* **TO DO**
Since only a count is wanted, work out how many lines in the material below contain the word "rlabel" and return that number.

* **DATA EXTRACTS**
[Start of Attachment]

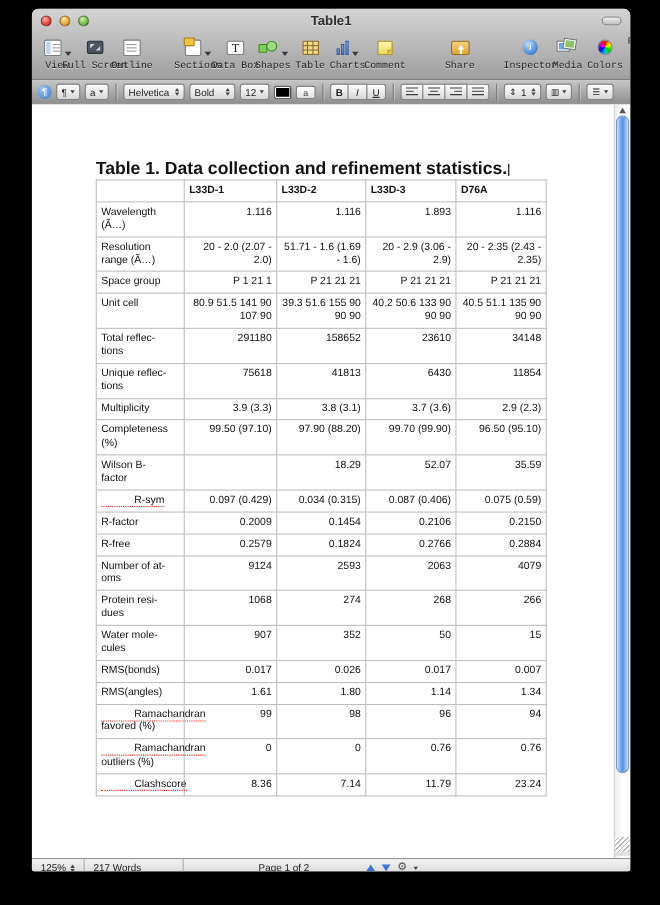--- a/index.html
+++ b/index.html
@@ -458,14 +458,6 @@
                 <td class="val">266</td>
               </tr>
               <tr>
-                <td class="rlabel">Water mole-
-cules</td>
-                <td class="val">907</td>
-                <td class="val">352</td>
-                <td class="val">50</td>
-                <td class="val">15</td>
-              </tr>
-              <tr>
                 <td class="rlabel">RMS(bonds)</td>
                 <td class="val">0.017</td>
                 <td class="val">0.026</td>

[End of Attachment]

* **ANSWER SECTION**
2